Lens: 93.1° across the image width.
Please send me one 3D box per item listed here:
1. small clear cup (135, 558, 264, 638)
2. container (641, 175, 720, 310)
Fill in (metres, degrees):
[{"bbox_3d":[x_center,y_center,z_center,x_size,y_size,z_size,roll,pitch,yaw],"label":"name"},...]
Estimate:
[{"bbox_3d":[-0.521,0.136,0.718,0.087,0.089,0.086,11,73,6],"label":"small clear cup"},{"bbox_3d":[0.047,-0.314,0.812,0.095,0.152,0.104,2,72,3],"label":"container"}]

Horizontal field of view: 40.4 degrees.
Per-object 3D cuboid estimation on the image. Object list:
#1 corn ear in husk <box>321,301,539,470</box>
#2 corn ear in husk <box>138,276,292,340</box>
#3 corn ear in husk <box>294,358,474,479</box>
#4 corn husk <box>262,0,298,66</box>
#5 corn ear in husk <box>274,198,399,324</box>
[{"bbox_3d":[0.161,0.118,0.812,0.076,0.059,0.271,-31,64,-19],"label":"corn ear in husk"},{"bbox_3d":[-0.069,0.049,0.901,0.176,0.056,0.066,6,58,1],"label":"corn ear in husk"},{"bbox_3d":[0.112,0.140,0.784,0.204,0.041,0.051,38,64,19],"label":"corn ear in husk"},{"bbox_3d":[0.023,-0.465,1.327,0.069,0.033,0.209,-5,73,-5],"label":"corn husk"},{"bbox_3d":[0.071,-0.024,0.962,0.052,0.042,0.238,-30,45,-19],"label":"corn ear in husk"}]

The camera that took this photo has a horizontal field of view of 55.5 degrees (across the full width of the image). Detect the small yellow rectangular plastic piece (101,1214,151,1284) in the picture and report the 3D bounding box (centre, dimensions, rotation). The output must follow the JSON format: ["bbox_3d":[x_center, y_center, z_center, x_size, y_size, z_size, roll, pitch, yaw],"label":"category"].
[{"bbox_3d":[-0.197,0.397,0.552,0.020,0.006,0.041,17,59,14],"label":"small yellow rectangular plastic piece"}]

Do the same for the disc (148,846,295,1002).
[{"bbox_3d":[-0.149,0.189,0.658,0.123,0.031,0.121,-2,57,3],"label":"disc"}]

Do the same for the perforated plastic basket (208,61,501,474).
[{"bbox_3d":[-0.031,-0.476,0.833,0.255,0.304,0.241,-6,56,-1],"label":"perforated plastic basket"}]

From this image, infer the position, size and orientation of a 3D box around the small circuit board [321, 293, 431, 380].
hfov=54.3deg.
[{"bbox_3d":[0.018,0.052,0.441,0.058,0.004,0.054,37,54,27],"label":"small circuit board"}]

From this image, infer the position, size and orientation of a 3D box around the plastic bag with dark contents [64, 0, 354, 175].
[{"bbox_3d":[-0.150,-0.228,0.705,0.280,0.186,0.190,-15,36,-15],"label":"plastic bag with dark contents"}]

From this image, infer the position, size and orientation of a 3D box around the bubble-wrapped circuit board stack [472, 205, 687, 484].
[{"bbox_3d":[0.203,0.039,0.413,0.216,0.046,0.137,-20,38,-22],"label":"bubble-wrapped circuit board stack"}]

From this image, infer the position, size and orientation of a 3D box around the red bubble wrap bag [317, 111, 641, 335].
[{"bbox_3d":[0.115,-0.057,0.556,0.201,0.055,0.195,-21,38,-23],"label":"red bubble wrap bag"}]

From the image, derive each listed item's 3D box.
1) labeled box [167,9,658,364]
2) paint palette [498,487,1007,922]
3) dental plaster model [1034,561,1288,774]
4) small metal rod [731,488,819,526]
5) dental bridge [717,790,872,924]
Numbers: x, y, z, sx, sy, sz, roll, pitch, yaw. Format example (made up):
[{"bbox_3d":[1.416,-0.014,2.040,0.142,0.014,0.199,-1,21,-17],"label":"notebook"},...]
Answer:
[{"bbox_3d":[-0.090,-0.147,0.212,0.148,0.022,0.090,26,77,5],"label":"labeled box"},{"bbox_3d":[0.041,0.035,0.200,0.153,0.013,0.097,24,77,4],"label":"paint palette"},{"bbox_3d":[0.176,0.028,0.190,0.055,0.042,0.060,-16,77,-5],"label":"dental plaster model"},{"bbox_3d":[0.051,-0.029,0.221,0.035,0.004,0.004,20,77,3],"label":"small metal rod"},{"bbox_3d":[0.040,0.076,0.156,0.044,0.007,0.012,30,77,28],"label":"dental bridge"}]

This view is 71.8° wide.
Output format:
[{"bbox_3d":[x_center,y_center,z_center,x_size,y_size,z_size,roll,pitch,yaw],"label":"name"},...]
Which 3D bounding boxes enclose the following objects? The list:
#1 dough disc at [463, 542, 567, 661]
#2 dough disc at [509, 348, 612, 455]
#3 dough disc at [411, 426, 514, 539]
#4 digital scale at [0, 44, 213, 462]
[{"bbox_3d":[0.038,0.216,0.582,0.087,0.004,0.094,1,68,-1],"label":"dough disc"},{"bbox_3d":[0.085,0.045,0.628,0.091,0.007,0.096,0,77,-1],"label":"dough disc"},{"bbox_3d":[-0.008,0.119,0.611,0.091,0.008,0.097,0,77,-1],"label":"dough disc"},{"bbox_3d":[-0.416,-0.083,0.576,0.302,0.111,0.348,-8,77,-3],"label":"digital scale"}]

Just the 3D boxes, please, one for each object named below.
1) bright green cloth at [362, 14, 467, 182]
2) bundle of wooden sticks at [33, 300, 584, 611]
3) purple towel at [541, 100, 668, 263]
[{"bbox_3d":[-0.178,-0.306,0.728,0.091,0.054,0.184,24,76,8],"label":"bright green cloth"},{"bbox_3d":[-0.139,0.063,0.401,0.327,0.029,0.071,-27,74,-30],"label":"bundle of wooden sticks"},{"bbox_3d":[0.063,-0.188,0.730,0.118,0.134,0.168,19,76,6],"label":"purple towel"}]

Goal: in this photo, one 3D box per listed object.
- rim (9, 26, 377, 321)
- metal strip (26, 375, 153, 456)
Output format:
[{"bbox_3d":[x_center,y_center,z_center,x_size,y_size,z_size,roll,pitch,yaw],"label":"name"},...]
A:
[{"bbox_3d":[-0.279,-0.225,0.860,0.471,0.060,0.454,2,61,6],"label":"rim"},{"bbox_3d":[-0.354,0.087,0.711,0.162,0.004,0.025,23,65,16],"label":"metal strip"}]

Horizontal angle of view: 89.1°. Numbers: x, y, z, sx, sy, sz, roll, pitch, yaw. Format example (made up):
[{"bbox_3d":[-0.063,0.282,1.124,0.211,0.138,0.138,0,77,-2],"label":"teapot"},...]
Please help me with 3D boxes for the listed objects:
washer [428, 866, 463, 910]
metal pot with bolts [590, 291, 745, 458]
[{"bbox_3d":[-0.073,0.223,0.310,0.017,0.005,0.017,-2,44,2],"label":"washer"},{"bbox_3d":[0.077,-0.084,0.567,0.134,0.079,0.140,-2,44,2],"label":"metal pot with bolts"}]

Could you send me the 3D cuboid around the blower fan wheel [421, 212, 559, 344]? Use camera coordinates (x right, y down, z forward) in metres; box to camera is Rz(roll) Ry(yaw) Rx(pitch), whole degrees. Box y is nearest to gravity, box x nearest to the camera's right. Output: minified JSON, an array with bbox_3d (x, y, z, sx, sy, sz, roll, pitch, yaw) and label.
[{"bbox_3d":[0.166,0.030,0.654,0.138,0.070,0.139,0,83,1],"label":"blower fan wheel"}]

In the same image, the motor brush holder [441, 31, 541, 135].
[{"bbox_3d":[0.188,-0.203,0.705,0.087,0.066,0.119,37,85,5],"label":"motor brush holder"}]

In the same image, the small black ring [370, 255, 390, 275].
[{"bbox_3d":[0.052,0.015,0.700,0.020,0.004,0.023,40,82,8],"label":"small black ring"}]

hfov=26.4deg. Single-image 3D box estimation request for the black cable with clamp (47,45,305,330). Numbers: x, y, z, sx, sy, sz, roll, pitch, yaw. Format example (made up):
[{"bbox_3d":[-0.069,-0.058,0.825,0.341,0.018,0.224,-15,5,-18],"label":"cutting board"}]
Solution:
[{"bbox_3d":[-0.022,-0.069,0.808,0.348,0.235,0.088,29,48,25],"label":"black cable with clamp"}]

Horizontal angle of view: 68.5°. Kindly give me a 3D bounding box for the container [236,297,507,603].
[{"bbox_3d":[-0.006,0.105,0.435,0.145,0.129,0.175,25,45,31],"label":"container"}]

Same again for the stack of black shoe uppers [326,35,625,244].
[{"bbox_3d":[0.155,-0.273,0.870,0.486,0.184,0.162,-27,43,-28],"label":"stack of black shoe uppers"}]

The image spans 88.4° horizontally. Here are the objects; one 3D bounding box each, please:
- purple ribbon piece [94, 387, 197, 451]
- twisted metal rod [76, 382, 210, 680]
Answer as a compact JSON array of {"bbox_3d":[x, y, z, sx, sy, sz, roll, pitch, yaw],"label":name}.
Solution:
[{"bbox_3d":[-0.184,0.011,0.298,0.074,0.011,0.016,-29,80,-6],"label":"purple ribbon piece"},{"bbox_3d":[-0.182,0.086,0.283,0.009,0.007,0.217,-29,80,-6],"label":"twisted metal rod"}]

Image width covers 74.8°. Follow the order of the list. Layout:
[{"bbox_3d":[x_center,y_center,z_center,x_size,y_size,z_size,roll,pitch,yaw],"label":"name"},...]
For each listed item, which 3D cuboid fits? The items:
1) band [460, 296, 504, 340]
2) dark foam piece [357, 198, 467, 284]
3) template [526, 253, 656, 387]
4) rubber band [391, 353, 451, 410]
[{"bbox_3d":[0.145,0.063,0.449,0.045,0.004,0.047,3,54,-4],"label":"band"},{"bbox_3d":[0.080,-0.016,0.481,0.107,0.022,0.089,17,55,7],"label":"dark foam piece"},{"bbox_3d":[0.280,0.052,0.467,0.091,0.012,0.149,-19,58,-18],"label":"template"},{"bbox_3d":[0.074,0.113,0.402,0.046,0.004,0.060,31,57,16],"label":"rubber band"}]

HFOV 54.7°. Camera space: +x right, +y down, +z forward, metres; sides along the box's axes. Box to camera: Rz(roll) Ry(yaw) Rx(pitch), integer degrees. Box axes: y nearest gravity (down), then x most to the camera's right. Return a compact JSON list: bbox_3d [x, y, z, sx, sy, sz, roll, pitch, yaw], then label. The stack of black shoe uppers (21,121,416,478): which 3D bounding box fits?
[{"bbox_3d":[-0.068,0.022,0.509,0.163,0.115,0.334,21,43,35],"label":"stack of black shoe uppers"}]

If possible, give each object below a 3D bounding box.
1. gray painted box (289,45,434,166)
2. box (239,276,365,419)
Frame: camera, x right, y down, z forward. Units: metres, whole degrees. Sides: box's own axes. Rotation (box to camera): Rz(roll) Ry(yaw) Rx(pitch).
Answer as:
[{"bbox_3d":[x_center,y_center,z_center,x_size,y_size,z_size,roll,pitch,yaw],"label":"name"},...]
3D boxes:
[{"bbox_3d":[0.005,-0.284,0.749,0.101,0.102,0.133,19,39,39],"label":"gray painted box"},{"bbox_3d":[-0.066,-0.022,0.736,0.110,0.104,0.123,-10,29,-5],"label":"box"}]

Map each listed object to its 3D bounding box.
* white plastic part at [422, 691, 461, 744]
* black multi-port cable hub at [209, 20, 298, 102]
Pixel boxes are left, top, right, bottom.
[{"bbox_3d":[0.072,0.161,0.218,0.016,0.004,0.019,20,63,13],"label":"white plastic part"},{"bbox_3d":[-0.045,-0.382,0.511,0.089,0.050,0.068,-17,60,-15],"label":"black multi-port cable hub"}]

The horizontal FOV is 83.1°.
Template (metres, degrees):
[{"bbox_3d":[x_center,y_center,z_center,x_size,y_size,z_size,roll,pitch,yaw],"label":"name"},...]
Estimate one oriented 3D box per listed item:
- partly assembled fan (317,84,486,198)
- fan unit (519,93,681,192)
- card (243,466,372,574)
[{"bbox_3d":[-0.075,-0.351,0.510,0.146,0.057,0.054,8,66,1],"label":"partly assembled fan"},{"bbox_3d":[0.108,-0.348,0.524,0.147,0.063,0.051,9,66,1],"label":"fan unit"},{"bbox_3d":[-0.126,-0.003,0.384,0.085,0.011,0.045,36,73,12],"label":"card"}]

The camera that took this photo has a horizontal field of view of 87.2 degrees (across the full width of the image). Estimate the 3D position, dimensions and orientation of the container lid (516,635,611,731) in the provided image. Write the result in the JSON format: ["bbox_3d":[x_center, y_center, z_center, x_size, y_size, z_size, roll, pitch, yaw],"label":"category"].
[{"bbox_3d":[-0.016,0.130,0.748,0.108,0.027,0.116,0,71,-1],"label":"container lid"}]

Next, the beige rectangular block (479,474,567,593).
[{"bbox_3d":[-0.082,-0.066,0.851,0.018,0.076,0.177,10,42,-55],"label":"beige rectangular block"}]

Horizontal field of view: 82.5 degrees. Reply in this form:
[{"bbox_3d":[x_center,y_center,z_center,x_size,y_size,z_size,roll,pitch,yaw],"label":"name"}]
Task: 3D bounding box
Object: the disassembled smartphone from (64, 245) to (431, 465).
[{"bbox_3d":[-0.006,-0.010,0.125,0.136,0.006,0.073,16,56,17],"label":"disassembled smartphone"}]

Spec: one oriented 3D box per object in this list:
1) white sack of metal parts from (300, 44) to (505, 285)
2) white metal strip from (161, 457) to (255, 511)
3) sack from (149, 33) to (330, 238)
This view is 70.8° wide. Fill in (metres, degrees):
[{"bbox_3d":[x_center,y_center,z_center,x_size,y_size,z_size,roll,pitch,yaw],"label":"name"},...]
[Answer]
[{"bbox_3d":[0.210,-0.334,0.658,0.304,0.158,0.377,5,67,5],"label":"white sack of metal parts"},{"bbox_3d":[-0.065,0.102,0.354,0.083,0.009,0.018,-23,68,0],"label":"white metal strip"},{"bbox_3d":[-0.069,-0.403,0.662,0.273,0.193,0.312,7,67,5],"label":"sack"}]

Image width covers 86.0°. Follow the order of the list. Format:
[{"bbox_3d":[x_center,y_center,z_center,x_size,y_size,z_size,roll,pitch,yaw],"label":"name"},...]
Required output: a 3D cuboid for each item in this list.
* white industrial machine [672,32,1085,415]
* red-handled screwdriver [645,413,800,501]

--*--

▶ _Work instruction_: Extract the first line above and each line after it up to and including the one with "#4 corn husk <box>262,0,298,66</box>", please, exactly and with nothing else.

▶ _Exercise solution_:
Lens: 93.1° across the image width.
Please send me one 3D box per item listed here:
1. small clear cup (135, 558, 264, 638)
2. container (641, 175, 720, 310)
Fill in (metres, degrees):
[{"bbox_3d":[x_center,y_center,z_center,x_size,y_size,z_size,roll,pitch,yaw],"label":"name"},...]
Estimate:
[{"bbox_3d":[-0.521,0.136,0.718,0.087,0.089,0.086,11,73,6],"label":"small clear cup"},{"bbox_3d":[0.047,-0.314,0.812,0.095,0.152,0.104,2,72,3],"label":"container"}]

Horizontal field of view: 40.4 degrees.
Per-object 3D cuboid estimation on the image. Object list:
#1 corn ear in husk <box>321,301,539,470</box>
#2 corn ear in husk <box>138,276,292,340</box>
#3 corn ear in husk <box>294,358,474,479</box>
#4 corn husk <box>262,0,298,66</box>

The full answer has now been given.